Called it! This dice roll is not just about chance
FIST1 is a great roleplaying game.
For one, it allowed me to print all of their 216 character traits, hand out the pages with scissors and a glue stick, and watch as the players stuck their cut-out traits to their sheets. I’ll play that way until I’ve seen every trait in that game (hopefully, someday).
One trait features a dice mechanic that’s just a one-in-six chance on an ordinary six-sided die, made significantly cooler by how you determine that chance:
CUT: You can easily cut any mundane object (such as a tree, a dumpster, or an oil tanker) into several pieces given enough time. You may also instantly cut something perfectly in half, as long as you identify its unique fracture point by rolling 1D6 and correctly predicting the result […]
I mean. You’re reading what I’m reading, right? Our table cheered and hollered when it happened. They called it!
It feels different
By literally flipping who calls the shots, this trait gives you the power to determine when you’ll be successful instead of the rules. You saw the fatal flaw in the robot’s structure and now its legs are still standing while its torso lies among the grass, helpless.
You might’ve seen that little video on Mothership’s death save.2 (If not: it’s here below.) In it, Alfred Valley highlights how your death save is rolled as soon as you go down but is hidden under a cup until someone checks your vitals—a beautiful way to tell you that your fate is sealed.
Both of these rules take chance and contextualize it. It does not make a difference, qua chance, to call the number beforehand, nor does it matter if the save is rolled before or when you check someones vitals, qua chance. But: it feels different.
Rules that tell a story
Beyond the actual result of rolling a die or drawing a card, it matters how you get ther. There’s a who, a what, and a when to mechanics, and these two examples make clever use of those aspects to change the way results impact our experience.

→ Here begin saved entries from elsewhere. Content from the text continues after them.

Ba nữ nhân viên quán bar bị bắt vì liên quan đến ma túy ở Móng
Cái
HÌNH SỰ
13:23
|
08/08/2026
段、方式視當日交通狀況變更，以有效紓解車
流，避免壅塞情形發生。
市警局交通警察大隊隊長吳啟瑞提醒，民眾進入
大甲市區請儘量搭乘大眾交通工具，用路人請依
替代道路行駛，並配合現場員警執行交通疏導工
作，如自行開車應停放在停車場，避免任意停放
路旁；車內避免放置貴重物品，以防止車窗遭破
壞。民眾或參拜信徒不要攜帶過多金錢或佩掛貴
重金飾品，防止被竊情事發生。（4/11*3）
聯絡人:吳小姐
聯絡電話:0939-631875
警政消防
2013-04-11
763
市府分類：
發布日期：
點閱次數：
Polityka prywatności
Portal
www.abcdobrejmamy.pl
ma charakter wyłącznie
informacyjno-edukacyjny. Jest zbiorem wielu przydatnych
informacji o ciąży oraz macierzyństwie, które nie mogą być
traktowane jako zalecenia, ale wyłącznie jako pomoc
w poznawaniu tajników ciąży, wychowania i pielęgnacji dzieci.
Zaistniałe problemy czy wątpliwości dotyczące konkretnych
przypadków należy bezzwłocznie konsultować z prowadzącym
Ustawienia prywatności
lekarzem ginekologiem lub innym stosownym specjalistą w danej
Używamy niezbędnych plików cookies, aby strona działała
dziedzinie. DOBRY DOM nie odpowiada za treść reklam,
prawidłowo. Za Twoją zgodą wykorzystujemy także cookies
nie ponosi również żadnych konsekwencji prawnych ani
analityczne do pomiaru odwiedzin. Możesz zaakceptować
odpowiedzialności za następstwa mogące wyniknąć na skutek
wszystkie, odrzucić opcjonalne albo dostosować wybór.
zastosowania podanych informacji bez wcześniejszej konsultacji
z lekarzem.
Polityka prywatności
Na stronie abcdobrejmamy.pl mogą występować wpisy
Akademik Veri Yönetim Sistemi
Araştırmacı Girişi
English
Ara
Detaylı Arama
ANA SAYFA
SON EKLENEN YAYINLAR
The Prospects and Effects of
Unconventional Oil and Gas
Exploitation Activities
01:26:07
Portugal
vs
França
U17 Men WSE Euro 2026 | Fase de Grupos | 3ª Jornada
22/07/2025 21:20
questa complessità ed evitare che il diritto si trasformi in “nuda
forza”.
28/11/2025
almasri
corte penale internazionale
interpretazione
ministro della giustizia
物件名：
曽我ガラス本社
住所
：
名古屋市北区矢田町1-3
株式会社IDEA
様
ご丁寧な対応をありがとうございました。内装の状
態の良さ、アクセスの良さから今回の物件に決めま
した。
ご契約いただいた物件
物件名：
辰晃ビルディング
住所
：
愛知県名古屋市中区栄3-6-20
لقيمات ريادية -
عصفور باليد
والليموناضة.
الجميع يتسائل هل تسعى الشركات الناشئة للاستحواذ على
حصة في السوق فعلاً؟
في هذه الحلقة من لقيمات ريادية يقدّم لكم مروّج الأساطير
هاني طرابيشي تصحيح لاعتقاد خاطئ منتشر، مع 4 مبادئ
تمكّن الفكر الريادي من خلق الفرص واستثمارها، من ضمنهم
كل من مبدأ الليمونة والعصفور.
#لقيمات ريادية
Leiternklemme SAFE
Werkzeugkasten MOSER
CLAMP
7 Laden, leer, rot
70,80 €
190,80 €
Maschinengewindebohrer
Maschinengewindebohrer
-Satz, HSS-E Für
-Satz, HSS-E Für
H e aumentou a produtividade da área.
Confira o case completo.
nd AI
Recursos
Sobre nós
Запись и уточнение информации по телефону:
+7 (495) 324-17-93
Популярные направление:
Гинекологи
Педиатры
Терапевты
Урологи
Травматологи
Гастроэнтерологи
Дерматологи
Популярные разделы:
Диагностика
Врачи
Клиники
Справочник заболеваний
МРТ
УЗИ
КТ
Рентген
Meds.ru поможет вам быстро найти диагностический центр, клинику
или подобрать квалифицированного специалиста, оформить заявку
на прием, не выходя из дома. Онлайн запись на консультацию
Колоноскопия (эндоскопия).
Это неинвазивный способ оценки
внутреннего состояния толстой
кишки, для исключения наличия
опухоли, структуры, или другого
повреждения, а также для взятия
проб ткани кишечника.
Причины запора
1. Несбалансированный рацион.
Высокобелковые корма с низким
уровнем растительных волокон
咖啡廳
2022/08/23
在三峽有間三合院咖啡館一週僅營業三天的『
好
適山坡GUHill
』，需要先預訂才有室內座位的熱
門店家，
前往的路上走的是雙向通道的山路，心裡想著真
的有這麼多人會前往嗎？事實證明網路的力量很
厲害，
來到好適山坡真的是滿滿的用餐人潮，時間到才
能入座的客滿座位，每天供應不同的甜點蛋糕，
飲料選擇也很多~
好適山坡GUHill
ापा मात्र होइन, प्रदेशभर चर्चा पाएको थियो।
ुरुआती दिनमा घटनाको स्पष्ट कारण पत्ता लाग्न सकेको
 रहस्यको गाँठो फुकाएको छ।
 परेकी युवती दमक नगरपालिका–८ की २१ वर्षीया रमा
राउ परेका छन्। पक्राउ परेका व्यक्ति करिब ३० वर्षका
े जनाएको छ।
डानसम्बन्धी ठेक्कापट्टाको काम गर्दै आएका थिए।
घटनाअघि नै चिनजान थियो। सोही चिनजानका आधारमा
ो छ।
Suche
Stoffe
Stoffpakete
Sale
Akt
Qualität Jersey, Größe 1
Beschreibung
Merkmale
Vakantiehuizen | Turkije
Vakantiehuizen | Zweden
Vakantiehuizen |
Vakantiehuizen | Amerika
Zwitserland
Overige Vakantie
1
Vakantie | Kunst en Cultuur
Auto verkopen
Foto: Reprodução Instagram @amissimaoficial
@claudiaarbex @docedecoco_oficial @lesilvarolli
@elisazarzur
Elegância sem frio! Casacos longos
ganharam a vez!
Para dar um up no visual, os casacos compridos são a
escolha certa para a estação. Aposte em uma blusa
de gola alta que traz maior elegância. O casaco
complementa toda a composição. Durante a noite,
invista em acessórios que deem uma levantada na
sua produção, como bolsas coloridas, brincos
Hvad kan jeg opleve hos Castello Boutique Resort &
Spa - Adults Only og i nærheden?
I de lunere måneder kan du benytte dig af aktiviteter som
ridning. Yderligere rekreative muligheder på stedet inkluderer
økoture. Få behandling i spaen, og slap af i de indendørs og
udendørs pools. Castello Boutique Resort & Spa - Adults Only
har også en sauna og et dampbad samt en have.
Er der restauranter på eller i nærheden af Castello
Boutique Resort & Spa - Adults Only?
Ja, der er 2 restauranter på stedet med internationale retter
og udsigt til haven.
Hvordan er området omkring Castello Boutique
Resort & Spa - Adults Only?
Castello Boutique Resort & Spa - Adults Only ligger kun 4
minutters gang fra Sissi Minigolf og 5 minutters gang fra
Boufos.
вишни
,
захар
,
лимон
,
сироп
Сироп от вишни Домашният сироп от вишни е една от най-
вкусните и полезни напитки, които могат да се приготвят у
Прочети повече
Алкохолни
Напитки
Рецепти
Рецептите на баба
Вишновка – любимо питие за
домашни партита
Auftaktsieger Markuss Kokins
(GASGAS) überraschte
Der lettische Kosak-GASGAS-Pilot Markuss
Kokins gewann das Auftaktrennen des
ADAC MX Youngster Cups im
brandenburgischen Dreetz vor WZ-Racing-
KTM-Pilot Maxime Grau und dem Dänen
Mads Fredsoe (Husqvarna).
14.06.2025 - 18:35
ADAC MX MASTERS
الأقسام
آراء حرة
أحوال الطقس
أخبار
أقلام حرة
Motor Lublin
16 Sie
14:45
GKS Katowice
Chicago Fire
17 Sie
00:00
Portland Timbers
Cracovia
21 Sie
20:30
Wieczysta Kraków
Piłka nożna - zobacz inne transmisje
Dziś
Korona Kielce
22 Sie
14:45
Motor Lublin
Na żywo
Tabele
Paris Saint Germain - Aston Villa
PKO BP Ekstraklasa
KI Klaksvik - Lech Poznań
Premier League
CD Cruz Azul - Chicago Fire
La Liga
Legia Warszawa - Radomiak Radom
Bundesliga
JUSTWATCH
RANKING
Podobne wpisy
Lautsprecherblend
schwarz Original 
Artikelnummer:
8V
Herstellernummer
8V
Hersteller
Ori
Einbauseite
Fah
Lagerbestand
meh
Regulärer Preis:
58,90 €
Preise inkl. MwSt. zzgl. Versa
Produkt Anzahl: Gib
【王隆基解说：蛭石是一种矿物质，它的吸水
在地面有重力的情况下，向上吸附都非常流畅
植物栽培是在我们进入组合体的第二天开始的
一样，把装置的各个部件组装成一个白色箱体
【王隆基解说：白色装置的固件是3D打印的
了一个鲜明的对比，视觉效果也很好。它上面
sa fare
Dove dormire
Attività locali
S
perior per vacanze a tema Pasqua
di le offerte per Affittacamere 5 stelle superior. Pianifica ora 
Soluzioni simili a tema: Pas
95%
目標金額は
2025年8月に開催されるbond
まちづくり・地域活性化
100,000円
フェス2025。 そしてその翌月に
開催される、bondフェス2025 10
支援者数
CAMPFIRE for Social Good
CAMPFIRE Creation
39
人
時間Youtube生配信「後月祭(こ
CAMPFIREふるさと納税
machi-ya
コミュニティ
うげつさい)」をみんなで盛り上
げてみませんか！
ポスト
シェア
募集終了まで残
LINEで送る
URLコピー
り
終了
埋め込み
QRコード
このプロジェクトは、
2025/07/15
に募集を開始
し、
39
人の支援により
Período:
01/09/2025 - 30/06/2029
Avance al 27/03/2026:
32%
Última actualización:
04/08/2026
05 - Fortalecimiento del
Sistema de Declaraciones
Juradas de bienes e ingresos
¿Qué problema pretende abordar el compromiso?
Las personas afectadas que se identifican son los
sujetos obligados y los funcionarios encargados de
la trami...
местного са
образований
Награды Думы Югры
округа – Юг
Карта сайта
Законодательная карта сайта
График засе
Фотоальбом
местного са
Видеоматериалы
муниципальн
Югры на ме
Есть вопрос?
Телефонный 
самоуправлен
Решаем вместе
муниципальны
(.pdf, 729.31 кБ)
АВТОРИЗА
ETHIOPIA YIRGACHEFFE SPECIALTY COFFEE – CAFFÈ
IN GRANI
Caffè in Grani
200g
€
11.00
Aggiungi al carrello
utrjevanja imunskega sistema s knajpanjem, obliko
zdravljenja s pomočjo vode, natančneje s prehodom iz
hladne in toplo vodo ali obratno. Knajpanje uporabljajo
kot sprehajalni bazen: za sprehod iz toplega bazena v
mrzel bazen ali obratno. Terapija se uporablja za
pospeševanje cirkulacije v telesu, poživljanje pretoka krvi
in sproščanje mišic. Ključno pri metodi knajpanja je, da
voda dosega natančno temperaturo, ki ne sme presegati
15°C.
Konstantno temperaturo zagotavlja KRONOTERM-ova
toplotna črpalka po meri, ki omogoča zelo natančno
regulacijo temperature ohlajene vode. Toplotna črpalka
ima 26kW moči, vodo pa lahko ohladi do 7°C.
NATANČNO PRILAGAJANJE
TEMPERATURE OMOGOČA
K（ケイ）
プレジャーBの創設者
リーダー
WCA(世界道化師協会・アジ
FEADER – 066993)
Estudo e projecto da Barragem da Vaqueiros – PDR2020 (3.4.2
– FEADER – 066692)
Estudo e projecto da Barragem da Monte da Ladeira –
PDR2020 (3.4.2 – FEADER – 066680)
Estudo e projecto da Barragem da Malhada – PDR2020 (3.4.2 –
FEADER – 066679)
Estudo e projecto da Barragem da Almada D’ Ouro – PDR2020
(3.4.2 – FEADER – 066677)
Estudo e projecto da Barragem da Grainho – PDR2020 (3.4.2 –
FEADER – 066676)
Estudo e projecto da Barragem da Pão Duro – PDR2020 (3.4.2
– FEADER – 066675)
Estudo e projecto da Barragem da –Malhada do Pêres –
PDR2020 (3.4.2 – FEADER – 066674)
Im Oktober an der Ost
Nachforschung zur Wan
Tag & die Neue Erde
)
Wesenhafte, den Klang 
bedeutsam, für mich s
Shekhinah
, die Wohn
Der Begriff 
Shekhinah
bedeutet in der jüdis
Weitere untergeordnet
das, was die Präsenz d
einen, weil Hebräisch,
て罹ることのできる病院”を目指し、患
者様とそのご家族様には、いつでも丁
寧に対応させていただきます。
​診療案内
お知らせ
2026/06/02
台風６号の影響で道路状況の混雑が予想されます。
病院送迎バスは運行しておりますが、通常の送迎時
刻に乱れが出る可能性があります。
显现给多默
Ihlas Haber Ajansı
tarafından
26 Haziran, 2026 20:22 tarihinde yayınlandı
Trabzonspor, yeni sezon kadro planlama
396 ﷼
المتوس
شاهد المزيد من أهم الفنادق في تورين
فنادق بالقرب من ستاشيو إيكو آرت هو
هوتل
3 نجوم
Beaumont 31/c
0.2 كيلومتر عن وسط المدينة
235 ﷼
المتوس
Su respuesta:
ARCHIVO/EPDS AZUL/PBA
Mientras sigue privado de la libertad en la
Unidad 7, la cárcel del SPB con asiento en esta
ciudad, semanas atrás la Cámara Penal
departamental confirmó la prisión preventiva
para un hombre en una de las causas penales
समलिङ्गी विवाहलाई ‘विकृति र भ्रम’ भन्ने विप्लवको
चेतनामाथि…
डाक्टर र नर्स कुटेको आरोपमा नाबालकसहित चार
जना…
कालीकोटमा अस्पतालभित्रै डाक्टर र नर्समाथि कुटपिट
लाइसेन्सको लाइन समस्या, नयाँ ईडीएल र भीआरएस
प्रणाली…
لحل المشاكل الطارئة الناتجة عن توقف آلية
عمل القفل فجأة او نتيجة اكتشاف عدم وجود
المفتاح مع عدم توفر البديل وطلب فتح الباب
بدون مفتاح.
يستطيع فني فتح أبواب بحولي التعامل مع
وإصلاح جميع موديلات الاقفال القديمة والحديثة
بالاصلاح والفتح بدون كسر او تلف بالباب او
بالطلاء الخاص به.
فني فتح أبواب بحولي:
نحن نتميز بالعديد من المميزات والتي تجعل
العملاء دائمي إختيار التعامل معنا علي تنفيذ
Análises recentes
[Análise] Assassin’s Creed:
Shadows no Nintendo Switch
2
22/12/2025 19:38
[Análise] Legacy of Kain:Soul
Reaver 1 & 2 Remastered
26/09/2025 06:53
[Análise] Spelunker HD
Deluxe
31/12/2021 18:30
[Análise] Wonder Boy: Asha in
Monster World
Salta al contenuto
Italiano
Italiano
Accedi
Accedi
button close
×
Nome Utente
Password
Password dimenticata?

It matters that the Warden rolls your death save in Mothership, instead of you, and it matters that even they themselves do not know the result. It matters that you predict, that’s the word the FIST uses, what you’ll roll, instead of a rule setting the number.
Not every rule can get this specific, of course. Most rules function on a level of generality where their procedure tends to disappear into the flow of play. These two little rules just show how little changes to procedure can make a big difference.
I’m grateful Valley singled out that death save. In a way, these rules feel almost like zooming in on a structure and finding that it’s built up of tiny little versions of itself.3 Isn’t stuff like this a big part of what makes roleplaying games interesting in general? A game of chance, resource allocation—games take abstract systems like these and contextualizes them so they start to tell a story.
Bye for now,
Hendrik
FIST: Ultra Edition, by B. Everett Dutton, Ripley Caldwell, T.H. Cochlin, Back-Alley Coalition, and Max Danley.
Mothership RPG in 1 rule, by Alfred Valley.
Please, someone tell me what this is called.